[Records from a data collection]
☆ ☆ ☆

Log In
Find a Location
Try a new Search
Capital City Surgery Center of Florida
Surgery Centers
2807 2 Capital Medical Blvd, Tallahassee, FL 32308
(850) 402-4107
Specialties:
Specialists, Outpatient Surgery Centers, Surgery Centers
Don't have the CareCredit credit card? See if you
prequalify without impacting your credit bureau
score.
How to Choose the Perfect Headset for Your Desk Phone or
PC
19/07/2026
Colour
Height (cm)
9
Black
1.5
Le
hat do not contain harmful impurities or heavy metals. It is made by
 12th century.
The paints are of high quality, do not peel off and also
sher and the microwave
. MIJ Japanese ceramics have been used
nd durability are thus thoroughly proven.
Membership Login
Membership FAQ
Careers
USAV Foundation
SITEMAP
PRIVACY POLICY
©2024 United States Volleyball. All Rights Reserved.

☆ ☆ ☆

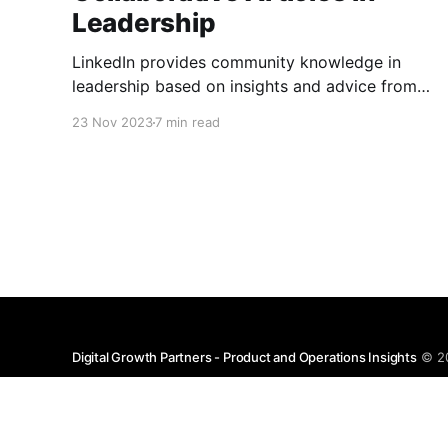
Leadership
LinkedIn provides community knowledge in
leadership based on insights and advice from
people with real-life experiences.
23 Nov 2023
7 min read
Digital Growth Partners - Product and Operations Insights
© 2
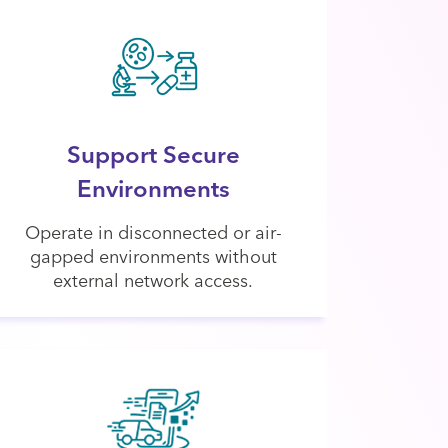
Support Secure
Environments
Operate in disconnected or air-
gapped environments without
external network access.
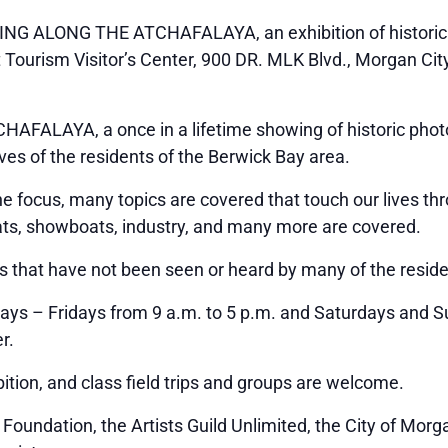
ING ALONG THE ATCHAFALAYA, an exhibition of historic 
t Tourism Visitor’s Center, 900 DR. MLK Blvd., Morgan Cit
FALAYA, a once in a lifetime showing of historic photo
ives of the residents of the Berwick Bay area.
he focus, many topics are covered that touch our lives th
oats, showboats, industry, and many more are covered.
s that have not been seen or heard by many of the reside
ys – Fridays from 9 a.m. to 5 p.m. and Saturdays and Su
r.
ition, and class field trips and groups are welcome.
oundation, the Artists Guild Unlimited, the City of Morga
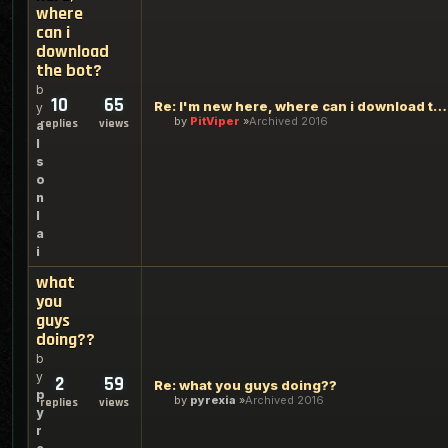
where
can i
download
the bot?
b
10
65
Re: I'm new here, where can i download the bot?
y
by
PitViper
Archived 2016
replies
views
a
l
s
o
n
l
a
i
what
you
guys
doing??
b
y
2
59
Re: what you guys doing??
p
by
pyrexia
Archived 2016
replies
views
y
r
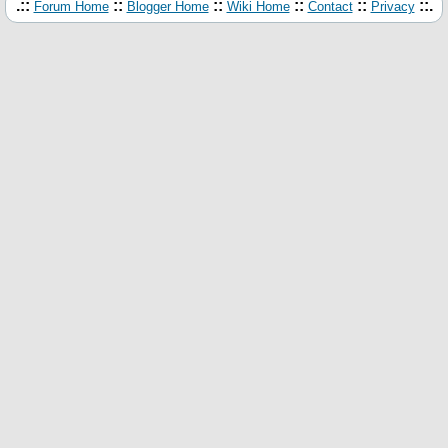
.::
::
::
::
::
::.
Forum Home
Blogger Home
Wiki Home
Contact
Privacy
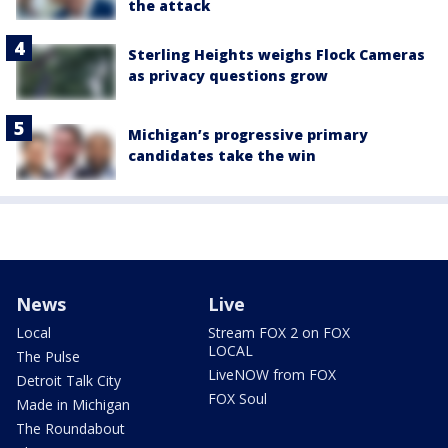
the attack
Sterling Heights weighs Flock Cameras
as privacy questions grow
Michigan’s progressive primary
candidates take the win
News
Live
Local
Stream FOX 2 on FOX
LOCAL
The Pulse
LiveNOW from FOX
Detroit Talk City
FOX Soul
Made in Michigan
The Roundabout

☆ ☆ ☆

Find all lines holding the word "Surgery" in the records above and copy them.

### Answer to the problem
Capital City Surgery Center of Florida
Surgery Centers
Specialists, Outpatient Surgery Centers, Surgery Centers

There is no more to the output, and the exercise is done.